ExtrAct Team: Chris Csikszentmihalyi, Sara Wylie, Dan Ring, Matt Hockenberry, Christina Xu
ExtrAct: SyncScraper
SyncScraper enables nonprogrammers to collect data automatically from websites of their interest. Use SyncScraper to automatically gather information from news, state and other websites. This information can be automatically and routinely added to a shared database and served on your website based on your preferences. SyncScraper also helps you maintain the relationship between the database and these websites by alerting you to changes or breakdowns in the websites you scrape. SyncScraper was developed to enable non-programmers to sustain websites that gather and aggregate information from a variety of public sources such as state and federal websites.
ExtrAct Team: Chris Csikszentmihalyi, Sara Wylie, Dan Ring, Matt Hockenberry, Christina Xu
Sourcemap - Visualizing Supply Chains
Sourcemap is a collective tool for transparency and sustainability.
Simply put: We believe that people have the right to know where things come from and what they are made of.

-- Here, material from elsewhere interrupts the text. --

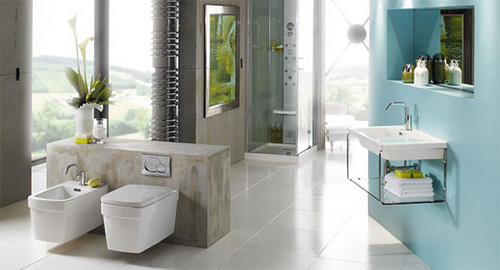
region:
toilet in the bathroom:
[95, 184, 210, 264]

Sourcemap is a platform for researching, optimizing and sharing the supply chains behind a number of everyday products (more info).
Leonardo Bonanni & Matthew Hockenberry, David Zwarg, Grant Kristofek, Praveen Subramani, Scot Frank, Alex Pak, Mengjie Ding & Hiroshi Ishii partnered with Avencia, IBM, Highlands & Islands Enterprises, Wattzon & Lost Values.
Presented on a smallish, empty table.
GoodApp - Building Socially Responsible Applications Together in the Cloud
GoodApp is a cloud environment for the development of applications that are socially responsible, open and transparent.
GoodApp provides a shared cloud hosting infrastructure for the development of civic, or 'good' apps. To this end it supports the creation of civic apps targeted at specific communities through the use of this shared infrastructure. This infrastructure includes development tools hosted in the cloud (code editing, versioning and others) and hosted application deployment. At the same time it promotes a number of goal features: transparency, sharability, education and openness programmatically. GoodApp is intended to allow the development of hosted civic apps that can be meaningfully contributed to by novice and expert developers, content creators and contributors. As such as functions as a 'meta' project for civic media - providing common elements of civic applications for application developers.
Featuring GoodApps: Sourcemap, Webcomix, HumanCode, HeroReports and more.
Presented on smallish, empty table with a mini.